> _What to work on_: Report every line in the records that contains the word "your", copying each such line in full. Treat uppercase and lowercase letters as different.

Items from a dataset
== Segment start ==
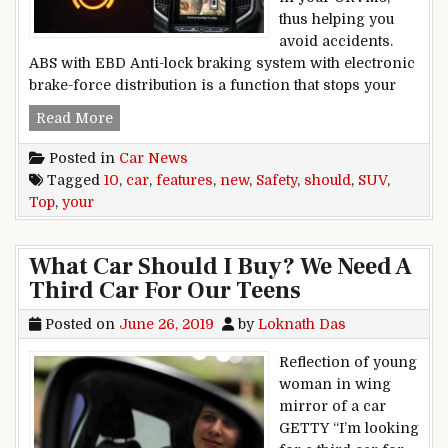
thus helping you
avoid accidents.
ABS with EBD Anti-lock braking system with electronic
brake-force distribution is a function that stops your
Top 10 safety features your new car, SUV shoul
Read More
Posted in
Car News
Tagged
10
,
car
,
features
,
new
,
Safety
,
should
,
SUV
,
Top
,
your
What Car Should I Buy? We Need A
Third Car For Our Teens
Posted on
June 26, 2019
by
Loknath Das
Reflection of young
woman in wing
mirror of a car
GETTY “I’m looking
== Segment end ==
== Segment start ==
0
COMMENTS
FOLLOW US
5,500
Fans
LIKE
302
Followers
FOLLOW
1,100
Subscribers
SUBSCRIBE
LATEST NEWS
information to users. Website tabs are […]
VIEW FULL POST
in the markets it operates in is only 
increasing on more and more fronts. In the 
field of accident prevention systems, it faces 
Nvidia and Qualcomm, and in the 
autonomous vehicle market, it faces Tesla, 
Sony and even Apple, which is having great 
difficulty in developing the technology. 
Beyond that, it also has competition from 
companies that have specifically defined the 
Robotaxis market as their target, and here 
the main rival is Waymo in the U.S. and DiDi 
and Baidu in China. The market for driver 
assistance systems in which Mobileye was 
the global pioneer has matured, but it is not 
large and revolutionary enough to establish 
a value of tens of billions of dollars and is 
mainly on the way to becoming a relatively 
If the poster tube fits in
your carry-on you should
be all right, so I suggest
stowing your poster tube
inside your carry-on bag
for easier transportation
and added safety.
== Segment end ==
> _Task answer_:
brake-force distribution is a function that stops your
Top 10 safety features your new car, SUV shoul
your
your carry-on you should
stowing your poster tube
inside your carry-on bag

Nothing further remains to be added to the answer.